Excerpted data START
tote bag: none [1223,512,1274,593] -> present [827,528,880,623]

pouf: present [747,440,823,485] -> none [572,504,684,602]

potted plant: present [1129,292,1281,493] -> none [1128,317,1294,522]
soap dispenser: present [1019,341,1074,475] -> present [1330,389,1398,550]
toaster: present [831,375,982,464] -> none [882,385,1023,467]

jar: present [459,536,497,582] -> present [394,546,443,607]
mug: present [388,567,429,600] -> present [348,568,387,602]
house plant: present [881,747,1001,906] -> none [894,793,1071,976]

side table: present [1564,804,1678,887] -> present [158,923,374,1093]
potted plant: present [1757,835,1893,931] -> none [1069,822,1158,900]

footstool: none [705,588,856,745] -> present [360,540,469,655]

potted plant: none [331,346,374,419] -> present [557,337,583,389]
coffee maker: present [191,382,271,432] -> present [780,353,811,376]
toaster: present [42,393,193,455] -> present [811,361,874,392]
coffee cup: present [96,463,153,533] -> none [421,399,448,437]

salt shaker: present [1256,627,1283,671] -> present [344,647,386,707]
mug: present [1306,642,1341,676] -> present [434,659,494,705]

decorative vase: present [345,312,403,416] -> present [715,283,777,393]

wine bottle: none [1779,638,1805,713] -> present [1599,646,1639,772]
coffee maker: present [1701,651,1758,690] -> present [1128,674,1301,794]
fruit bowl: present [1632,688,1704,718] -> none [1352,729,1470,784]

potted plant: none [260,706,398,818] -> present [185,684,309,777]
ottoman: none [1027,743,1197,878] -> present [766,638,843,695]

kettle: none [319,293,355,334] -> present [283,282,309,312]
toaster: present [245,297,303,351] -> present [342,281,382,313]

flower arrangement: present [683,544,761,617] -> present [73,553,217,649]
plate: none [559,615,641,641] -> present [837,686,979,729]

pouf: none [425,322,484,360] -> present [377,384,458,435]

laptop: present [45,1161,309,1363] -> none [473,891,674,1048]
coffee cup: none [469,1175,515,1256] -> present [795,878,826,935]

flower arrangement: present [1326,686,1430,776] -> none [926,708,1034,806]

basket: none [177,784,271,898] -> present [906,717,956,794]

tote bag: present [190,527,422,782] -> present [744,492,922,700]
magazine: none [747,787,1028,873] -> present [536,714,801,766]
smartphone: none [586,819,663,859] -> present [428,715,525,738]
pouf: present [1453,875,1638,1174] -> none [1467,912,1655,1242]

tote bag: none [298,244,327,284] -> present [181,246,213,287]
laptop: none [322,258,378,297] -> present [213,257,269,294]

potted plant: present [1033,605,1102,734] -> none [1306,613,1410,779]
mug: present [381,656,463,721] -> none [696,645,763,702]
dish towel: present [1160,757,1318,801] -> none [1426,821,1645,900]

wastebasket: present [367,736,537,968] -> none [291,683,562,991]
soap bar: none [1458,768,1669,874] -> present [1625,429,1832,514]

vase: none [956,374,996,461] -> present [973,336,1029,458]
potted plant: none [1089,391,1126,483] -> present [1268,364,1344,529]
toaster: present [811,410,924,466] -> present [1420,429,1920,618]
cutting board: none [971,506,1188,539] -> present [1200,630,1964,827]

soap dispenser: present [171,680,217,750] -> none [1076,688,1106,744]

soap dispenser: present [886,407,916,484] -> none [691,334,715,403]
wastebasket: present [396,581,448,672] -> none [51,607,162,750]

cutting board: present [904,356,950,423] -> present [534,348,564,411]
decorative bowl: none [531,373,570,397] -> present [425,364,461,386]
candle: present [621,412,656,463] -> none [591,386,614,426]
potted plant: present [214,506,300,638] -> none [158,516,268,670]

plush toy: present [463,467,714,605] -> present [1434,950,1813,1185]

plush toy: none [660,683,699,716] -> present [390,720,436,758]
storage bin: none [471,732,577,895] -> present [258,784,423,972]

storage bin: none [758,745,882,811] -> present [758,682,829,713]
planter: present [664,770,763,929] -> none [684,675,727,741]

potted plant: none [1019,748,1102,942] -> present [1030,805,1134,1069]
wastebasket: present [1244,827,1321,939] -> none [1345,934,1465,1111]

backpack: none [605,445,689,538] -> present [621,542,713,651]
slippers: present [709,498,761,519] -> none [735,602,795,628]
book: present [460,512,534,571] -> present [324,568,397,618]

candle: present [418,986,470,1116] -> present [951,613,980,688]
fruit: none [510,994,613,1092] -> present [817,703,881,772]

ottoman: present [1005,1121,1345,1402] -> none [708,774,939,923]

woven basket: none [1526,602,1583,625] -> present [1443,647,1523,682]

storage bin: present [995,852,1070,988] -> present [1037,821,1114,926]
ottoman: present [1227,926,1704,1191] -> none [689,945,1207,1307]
Excerpted data END
Problem to work on: Working from the records above, write out verbatim only the lines from the line containing "wine bottle: none" through the line containing "ottoman: none [1027,743,1197,878]".

Solution below:
wine bottle: none [1779,638,1805,713] -> present [1599,646,1639,772]
coffee maker: present [1701,651,1758,690] -> present [1128,674,1301,794]
fruit bowl: present [1632,688,1704,718] -> none [1352,729,1470,784]

potted plant: none [260,706,398,818] -> present [185,684,309,777]
ottoman: none [1027,743,1197,878] -> present [766,638,843,695]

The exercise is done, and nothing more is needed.